Variables is a dict-based collection storing arbitrary data under keys. Variable can be populated via:

Dictionary passed to pipeline: Flow(defs, context, variables={'foo': 'bar'})

Sink operation:

- kind: sink

    name: my_sink

    connection:

        kind: Variable

        locator: variable_name

This step will place a list of records from preceding step in variables as {'variable_name': t.List[dict]}

In most cases sainking to variable is not needed as all preceding stages in a pipeline can be referenced via name. Sinking to variable is useful when you need to share data with subpipeline.

Special variable is loop_control which is populated dynamically from previous step and current stage type is pipeline. In case previous step generates multiple records then the new pipeline is called for each record, and control variable holds a dict representing the current record.

components ¶

Column ¶

Bases: BaseModel

Data column (equivalent to database column)

name ¶

name: str

Column name must follow rules set to SQL engine column names

type ¶

type: str

Any data type support by SQL engine

Columns ¶

Bases: RootModel[List[Column]]

Iterable list-like collection of Fields.

configs ¶

BigQueryConfig ¶

Bases: BaseModel

Configuration for accessing BigQuery datasets.

credential_file ¶

credential_file: Optional[str] = None

Path to service account JSON credentials for BigQuery access.

dataset ¶

dataset: Optional[str] = None

BigQuery dataset name.

project ¶

project: Optional[str] = None

GCP project ID containing the BigQuery dataset.

region ¶

region: Optional[str] = None

BigQuery region (e.g., "us-central1").

BucketConfig ¶

Bases: BaseModel

bucket ¶

bucket: Optional[str] = None

Bucket name eg. s3://my-bucket or local absolute path eg. /data/path

data_prefix ¶

data_prefix: Optional[str] = None

Prefix for data files: s3://my-bucket/<prefix> or /data/path/<prefix>

locator_wildcard ¶

locator_wildcard: Optional[Tuple] = None

Regular expression and wildcard to modify locator. Useful in cases when you sink data to data-YYYY.parquet but want to read data-*.parquet. Provide tuple with patten as first element and replacement as second one.
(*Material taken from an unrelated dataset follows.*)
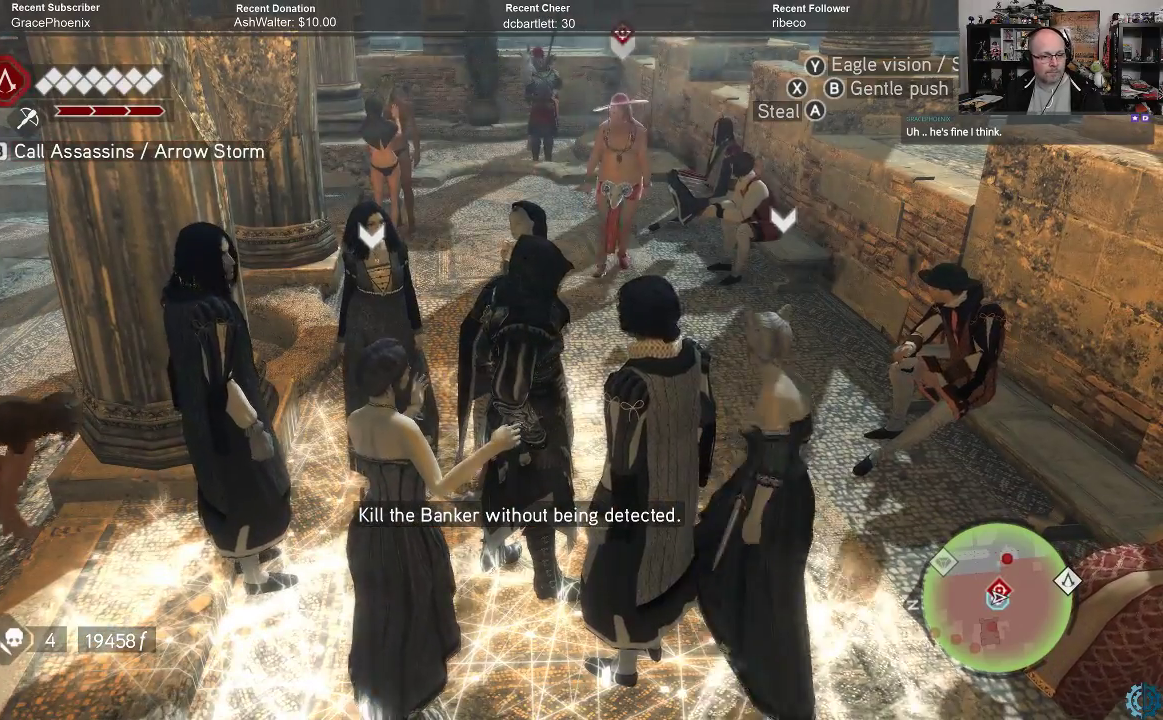
{"buttons": [], "left_stick": "center", "right_stick": "center", "events": []}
Example:

('-\d{4}-', '*')

This will create wildcard for data-YYYY-base.parquet as data*base.parquet.

Wildcard	Description
`*`	matches any number of any characters (including none)
`**`	matches any number of subdirectories (including none)
`[abc]`	matches one character given in the bracket
`[a-z]`	matches one character from the range given in the bracket

Wildcard is automatically applied in tap and show_schema operations.

region ¶

region: str | None = None

ClickhouseConfig ¶

Bases: DatabaseConfig

Configuration for ClickHouse database, extending generic SQL config.

blocksize ¶

blocksize: int = 50000

Number of rows to process per block for batch operations.

ConnectionConfiguration ¶

Bases: BaseModel

Top-level container for all connection configurations in a pipeline.
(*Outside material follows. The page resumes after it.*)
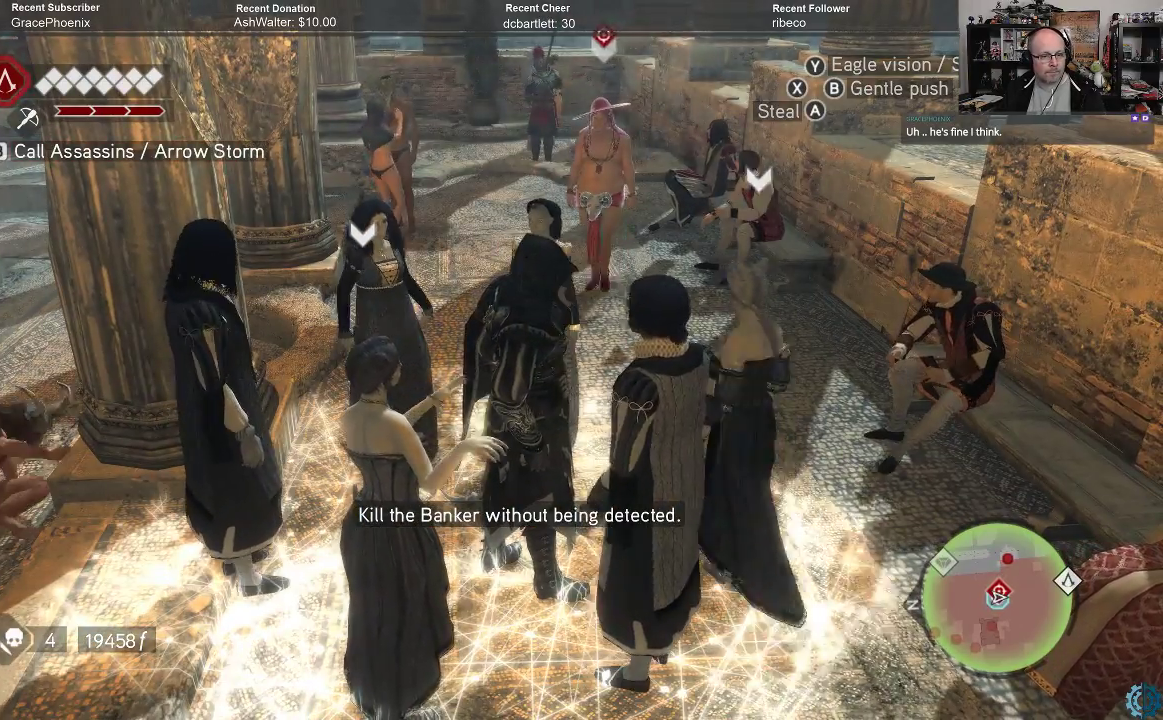
{"buttons": [], "left_stick": "center", "right_stick": "down", "events": [[467, "right_stick", "down"]]}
Includes default configuration blocks for supported sources and sinks like: - Local file systems - S3 and GCS buckets - BigQuery datasets - ClickHouse databases

These can be customized per pipeline or extended with new sources.

Example

To support MySQL, you can define a new model like this:

class MySQLConfig(DatabaseConfig):
    pass  # You can add MySQL-specific fields here if needed

class ExtendedConnectionConfiguration(ConnectionConfiguration):
    mysql: MySQLConfig = PydanticField(default_factory=MySQLConfig)

This will allow you to specify MySQL connection settings in your YAML:

connection:
  kind: MySQL
  config:
    host: localhost
    port: 3306
    database: sales
    username: admin
    password: secret

bigquery ¶

bigquery: BigQueryConfig = Field(
    default_factory=BigQueryConfig
)

BigQuery connection configuration.

clickhouse ¶

clickhouse: ClickhouseConfig = Field(
    default_factory=ClickhouseConfig
)

Language model configuration.

gs ¶

gs: GSConfig = Field(default_factory=GSConfig)

Google Cloud Storage configuration.

llm ¶

llm: LLMConfig = Field(default_factory=LLMConfig)

Language model configuration.

local ¶

local: BucketConfig = Field(default_factory=BucketConfig)

Local file system configuration.

s3 ¶

s3: S3Config = Field(default_factory=S3Config)

S3 cloud storage configuration.

DatabaseConfig ¶

Bases: BaseModel

Base class for SQL database connection configurations.

cluster ¶

cluster: Optional[str] = None

Optional cluster name or identifier (used in ClickHouse and other distributed systems).

database ¶

database: Optional[str] = None

Database name.

host ¶

host: Optional[str] = None

Hostname or IP address of the database server.

password ¶

password: Optional[str] = None

Password for authentication.

port ¶

port: Optional[int | str] = None

Database port.

username ¶

username: Optional[str] = None

Username for authentication.

GSConfig ¶

Bases: BucketConfig

Google Cloud Storage (GCS) configuration.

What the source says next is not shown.